The material below contains a line with "39: (49, 458, 2.78)" and a line with "11: (712, 265, 13.30)". Copy exactly those two lines and all lines between them.

*GIVEN DATA*.
********************

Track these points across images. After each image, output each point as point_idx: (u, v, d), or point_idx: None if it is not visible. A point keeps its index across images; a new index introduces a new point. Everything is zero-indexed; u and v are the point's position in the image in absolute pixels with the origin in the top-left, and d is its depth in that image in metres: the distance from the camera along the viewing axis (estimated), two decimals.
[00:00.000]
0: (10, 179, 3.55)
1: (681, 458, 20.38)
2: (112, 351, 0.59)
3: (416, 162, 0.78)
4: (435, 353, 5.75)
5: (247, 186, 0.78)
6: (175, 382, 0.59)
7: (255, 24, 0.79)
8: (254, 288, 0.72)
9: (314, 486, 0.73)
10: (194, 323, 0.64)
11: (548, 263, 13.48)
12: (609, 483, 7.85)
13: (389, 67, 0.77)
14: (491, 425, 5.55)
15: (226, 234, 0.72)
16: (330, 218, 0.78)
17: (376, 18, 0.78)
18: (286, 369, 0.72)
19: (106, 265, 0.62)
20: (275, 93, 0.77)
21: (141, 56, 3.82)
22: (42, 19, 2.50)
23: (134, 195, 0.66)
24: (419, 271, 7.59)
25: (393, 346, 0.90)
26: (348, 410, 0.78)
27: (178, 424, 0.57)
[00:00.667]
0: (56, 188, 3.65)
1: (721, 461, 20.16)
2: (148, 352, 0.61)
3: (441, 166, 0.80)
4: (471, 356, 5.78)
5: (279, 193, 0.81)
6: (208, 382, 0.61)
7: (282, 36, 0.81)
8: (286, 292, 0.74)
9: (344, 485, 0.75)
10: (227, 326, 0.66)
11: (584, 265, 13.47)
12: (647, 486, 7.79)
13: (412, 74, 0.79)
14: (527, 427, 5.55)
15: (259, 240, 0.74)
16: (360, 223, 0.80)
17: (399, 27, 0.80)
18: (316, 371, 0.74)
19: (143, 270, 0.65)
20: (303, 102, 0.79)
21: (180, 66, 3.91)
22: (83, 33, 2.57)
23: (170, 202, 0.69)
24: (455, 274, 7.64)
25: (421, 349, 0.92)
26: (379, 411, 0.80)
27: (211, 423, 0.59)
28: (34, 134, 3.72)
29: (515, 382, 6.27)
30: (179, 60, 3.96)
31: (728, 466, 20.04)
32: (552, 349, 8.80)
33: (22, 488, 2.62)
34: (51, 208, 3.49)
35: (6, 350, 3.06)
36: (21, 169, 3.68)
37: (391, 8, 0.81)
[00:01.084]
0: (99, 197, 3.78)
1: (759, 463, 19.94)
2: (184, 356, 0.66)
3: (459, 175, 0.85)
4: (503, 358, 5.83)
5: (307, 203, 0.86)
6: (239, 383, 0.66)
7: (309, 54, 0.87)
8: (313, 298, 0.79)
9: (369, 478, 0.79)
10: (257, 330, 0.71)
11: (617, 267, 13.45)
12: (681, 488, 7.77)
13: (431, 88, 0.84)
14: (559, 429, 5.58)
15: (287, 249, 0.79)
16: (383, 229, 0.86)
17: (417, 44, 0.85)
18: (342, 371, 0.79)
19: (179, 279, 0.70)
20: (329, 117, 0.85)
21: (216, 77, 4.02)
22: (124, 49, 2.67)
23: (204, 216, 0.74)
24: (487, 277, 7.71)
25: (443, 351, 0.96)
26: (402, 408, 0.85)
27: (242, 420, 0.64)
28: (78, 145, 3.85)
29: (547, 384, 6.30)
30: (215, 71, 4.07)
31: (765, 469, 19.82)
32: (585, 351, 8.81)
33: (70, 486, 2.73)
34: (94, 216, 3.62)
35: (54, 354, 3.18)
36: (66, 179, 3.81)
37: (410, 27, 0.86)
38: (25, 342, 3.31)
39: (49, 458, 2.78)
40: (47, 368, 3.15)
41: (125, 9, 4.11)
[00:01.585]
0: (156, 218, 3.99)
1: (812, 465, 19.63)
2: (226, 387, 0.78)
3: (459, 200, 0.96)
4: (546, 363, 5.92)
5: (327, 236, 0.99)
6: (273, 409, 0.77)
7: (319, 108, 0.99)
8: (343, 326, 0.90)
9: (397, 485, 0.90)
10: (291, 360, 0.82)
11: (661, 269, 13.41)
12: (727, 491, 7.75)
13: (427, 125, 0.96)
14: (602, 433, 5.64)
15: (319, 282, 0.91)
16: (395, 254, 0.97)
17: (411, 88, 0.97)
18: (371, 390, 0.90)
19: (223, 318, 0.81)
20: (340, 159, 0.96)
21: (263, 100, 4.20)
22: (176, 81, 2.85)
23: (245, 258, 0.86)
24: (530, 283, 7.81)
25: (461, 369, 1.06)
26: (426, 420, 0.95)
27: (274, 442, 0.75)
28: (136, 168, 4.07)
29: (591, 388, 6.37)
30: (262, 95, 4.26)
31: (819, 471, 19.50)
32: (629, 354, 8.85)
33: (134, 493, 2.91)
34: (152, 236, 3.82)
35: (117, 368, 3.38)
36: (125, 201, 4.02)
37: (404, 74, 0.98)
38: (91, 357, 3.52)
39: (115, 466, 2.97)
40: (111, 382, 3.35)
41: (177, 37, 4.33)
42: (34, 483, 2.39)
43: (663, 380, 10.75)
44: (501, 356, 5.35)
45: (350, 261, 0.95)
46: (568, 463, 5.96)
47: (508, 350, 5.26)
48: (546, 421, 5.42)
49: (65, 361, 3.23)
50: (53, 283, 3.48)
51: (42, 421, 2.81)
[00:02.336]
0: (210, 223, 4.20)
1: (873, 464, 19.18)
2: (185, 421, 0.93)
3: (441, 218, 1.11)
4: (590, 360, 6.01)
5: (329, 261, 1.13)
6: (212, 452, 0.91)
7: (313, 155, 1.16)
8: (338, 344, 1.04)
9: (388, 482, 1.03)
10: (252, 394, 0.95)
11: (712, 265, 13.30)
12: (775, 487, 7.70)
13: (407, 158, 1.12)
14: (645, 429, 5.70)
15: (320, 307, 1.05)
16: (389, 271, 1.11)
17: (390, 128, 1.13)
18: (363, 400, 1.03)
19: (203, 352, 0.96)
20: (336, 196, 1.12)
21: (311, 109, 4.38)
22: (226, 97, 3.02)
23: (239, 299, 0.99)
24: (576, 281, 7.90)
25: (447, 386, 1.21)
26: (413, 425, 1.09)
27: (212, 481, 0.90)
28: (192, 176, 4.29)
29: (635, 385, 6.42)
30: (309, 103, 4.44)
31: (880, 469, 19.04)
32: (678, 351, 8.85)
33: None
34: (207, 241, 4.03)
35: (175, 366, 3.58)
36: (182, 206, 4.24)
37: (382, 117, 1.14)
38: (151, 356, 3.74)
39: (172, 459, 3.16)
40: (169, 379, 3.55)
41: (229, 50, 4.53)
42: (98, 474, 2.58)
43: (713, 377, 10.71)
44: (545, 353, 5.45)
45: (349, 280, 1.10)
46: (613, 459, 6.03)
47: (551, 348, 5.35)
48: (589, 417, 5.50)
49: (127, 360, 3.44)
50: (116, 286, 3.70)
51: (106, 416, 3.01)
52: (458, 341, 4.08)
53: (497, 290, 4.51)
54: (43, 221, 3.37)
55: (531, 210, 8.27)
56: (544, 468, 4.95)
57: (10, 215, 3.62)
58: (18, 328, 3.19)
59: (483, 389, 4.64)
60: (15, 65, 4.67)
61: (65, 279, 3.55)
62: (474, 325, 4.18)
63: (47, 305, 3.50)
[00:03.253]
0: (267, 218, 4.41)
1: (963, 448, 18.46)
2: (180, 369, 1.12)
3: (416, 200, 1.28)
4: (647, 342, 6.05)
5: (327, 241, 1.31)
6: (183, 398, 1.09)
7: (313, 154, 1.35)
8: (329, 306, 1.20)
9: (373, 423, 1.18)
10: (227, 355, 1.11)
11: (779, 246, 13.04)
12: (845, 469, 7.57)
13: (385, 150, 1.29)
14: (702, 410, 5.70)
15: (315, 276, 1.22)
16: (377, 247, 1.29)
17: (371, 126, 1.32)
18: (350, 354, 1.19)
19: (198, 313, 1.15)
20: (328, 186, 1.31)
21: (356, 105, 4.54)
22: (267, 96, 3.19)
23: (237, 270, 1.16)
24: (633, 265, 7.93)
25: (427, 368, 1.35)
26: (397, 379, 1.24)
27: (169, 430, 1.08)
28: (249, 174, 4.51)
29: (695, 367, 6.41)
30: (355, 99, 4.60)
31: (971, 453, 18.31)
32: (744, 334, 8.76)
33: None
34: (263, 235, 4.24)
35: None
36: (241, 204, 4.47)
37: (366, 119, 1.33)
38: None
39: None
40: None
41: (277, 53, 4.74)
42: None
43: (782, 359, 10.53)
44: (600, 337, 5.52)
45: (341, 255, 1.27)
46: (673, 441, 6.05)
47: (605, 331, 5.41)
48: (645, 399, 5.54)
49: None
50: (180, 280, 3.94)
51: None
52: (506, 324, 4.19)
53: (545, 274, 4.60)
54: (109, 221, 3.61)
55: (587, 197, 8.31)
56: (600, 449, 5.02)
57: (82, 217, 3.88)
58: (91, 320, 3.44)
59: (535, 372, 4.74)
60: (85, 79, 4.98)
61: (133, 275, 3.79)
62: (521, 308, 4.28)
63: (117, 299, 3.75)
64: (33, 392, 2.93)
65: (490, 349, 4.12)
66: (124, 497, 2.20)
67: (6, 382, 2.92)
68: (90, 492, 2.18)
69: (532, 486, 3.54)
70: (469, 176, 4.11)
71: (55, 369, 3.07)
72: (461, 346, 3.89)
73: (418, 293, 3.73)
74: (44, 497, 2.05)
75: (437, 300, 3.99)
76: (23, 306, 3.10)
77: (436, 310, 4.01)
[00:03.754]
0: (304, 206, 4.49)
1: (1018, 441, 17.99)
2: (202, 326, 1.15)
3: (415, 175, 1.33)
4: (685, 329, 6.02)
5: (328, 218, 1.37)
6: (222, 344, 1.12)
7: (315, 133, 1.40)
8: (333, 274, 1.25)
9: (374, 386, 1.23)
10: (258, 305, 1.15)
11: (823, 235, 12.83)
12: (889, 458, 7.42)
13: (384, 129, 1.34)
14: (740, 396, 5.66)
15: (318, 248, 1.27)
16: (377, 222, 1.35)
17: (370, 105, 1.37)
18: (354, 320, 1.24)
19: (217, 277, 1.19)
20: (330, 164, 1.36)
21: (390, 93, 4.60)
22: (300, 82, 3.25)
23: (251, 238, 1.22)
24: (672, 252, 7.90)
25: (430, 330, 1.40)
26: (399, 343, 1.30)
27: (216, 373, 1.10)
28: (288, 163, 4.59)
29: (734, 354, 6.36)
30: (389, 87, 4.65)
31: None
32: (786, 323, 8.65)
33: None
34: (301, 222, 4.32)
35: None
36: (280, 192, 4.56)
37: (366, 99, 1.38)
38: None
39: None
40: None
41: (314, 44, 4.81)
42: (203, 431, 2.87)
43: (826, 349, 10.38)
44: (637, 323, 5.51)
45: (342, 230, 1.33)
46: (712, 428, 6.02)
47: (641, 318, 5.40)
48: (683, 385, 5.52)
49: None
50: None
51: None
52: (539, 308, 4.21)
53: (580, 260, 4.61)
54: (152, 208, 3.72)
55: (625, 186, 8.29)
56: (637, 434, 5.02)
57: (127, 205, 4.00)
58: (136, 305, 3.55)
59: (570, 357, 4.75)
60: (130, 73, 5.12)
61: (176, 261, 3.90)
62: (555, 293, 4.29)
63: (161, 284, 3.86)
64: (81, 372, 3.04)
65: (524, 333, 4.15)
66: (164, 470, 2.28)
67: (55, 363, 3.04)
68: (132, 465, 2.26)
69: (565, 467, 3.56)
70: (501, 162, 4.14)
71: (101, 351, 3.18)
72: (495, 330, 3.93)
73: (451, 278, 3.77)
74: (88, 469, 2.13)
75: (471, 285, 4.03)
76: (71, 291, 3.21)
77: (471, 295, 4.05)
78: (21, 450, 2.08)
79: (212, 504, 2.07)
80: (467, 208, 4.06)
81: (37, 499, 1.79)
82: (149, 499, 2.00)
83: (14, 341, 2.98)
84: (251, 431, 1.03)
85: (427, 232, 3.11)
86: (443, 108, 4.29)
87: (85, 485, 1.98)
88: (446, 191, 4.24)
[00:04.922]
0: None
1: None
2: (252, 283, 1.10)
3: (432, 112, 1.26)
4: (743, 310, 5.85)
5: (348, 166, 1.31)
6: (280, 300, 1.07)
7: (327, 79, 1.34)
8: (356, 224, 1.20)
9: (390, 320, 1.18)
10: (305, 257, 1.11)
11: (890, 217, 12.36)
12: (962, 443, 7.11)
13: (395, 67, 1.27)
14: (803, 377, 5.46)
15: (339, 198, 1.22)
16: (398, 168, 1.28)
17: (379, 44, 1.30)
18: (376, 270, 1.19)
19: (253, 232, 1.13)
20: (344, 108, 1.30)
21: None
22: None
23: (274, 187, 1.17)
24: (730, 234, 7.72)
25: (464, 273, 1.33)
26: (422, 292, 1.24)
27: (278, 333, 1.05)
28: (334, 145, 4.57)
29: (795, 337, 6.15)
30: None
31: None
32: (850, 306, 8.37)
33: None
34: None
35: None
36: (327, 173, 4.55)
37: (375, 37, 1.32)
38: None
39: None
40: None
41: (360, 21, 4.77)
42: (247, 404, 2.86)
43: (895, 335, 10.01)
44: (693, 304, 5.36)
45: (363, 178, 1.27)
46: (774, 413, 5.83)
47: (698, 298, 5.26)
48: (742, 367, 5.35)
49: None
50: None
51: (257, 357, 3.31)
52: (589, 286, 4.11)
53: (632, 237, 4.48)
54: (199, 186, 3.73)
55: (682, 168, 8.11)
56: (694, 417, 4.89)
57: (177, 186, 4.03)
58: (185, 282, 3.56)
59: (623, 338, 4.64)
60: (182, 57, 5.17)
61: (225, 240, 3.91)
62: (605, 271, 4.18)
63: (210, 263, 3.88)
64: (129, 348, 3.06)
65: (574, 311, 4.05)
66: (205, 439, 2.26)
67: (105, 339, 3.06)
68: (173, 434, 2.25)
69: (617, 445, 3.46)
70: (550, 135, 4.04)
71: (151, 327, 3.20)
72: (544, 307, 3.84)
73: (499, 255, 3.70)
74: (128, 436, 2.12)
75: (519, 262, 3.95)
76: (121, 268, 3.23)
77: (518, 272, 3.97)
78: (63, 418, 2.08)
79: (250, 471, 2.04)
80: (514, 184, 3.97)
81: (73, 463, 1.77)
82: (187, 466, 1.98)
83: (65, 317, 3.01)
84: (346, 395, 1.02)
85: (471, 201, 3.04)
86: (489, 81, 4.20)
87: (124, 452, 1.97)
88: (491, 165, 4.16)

********************

*WRITTEN RESPONSE*.
39: (49, 458, 2.78)
40: (47, 368, 3.15)
41: (125, 9, 4.11)
[00:01.585]
0: (156, 218, 3.99)
1: (812, 465, 19.63)
2: (226, 387, 0.78)
3: (459, 200, 0.96)
4: (546, 363, 5.92)
5: (327, 236, 0.99)
6: (273, 409, 0.77)
7: (319, 108, 0.99)
8: (343, 326, 0.90)
9: (397, 485, 0.90)
10: (291, 360, 0.82)
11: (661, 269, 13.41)
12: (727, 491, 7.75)
13: (427, 125, 0.96)
14: (602, 433, 5.64)
15: (319, 282, 0.91)
16: (395, 254, 0.97)
17: (411, 88, 0.97)
18: (371, 390, 0.90)
19: (223, 318, 0.81)
20: (340, 159, 0.96)
21: (263, 100, 4.20)
22: (176, 81, 2.85)
23: (245, 258, 0.86)
24: (530, 283, 7.81)
25: (461, 369, 1.06)
26: (426, 420, 0.95)
27: (274, 442, 0.75)
28: (136, 168, 4.07)
29: (591, 388, 6.37)
30: (262, 95, 4.26)
31: (819, 471, 19.50)
32: (629, 354, 8.85)
33: (134, 493, 2.91)
34: (152, 236, 3.82)
35: (117, 368, 3.38)
36: (125, 201, 4.02)
37: (404, 74, 0.98)
38: (91, 357, 3.52)
39: (115, 466, 2.97)
40: (111, 382, 3.35)
41: (177, 37, 4.33)
42: (34, 483, 2.39)
43: (663, 380, 10.75)
44: (501, 356, 5.35)
45: (350, 261, 0.95)
46: (568, 463, 5.96)
47: (508, 350, 5.26)
48: (546, 421, 5.42)
49: (65, 361, 3.23)
50: (53, 283, 3.48)
51: (42, 421, 2.81)
[00:02.336]
0: (210, 223, 4.20)
1: (873, 464, 19.18)
2: (185, 421, 0.93)
3: (441, 218, 1.11)
4: (590, 360, 6.01)
5: (329, 261, 1.13)
6: (212, 452, 0.91)
7: (313, 155, 1.16)
8: (338, 344, 1.04)
9: (388, 482, 1.03)
10: (252, 394, 0.95)
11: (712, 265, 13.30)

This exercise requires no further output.